Die produktiven Fähigkeiten des Menschen, sein lebendiges Arbeitsvermögen wie
dessen Betätigung gehören zu seinen natürlichen Begabungen, sind physiologisch
bestimmt. Die Anwendung, Nutzung dieses Arbeitsvermögens geschieht unter ganz
bestimmten gesellschaftlichen Produktionsverhältnissen, hängen also von
konkreten gesellschaftlichen Beziehung ab, die die Individuen bei der
Reproduktion ihres Lebens eingehen. Dass menschliche Arbeit Werte schafft und
Wertform (bis hin zum Geld) annimmt, liegt nicht an der Arbeit selbst, sondern
an den Produktionsverhältnisse unter denen sie verausgabt wird. In der
Wertform nimmt eine „Naturkraft“ gesellschaftliche Form an. Dies widerfährt
übrigens nicht nur der Betätigung des menschlichen Arbeitsvermögens, sondern
auch der Produktivkraft „Boden“, wenn seine unterschiedliche Fruchtbarkeit
sich in Differenzialrente niederschlägt. (vergl. Kapital Bd. III) Und
eigentlich geschieht es mit jedem Stückchen bearbeiteter Natur, das Ware wird.
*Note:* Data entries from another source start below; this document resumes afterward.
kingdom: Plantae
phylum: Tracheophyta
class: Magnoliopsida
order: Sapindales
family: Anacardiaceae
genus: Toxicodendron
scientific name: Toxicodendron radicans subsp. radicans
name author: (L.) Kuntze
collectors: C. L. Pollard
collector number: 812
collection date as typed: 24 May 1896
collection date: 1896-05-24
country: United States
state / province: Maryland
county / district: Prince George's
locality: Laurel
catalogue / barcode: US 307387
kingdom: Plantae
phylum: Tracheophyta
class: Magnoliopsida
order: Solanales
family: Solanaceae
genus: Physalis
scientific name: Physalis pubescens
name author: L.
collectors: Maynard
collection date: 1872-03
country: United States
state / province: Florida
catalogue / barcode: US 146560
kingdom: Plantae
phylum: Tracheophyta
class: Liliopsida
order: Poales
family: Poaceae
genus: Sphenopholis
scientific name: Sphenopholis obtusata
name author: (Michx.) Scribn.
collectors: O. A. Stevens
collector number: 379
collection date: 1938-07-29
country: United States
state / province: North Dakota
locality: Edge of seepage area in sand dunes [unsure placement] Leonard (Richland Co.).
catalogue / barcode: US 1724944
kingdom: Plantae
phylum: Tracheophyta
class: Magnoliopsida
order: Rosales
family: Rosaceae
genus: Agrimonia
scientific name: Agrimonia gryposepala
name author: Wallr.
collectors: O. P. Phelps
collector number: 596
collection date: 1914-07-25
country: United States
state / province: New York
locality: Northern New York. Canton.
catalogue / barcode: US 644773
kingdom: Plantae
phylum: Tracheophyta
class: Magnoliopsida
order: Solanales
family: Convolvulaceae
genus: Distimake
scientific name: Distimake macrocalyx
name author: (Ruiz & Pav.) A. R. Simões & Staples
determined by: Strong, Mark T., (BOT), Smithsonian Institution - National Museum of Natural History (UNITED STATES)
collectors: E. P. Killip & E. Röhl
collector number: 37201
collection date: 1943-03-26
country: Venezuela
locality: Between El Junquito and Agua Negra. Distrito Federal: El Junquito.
Eigentlich müsste Postone auch hier ausrufen: eins geht nur, entweder
nützlicher Gebrauchsgegenstand oder Wert, beides geht nicht. Hier rettet er
sich dadurch, dass er den Gebrauchswert auch in seiner allgemeinen Bedeutung
als historisch-spezifische gesellschaftliche und nicht als ontologische
Kategorie interpretiert.
Ganz allgemein lässt sich sagen, dass die Natur Objekt der „Inwertsetzung“ ist
und das Natur nicht aufhört Natur zu sein, nur weil sie in Wert gesetzt ist.
Mit dem Widerspruch haben wir es in Ökonomie und Ökologie zu tun und die
Kritik der Politischen Ökonomie muss diesem Spannungsverhältnis Rechnung
tragen, will sie nicht in blutleeren Abstraktionen erstarren.
Abschließend hierzu : Abstrakte Arbeit ist nicht spezifische gesellschaftliche Form der Arbeit im
Kapitalismus, sondern zunächst bestimmt als formlose Substanz des Wertes. Der
Begriff der abstrakten Arbeit hat gerade das absehen von jeder spezifischen
Form der Arbeit zum Inhalt. Abstrakte Arbeit als Form ist ein Widerspruch in
sich.
Sie nimmt Gestalt an gerade nicht als Form von Arbeit, sondern als Form von
Wert, Wertform, letztlich Geld.
Die abstrakte Arbeit nimmt die Wertform nicht in der Produktion an sondern im
Austausch. Schon die elementare Wertform setzt mindestens das Verhältnis einer
Ware zu einer andern voraus, ein Verhältnis, dass so nur im Austausch und
nicht in der Produktion zustande kommen kann. Wertform ist nur ein anderer
Ausdruck für Tauschwert, dessen verselbständigter Ausdruck das Geld ist.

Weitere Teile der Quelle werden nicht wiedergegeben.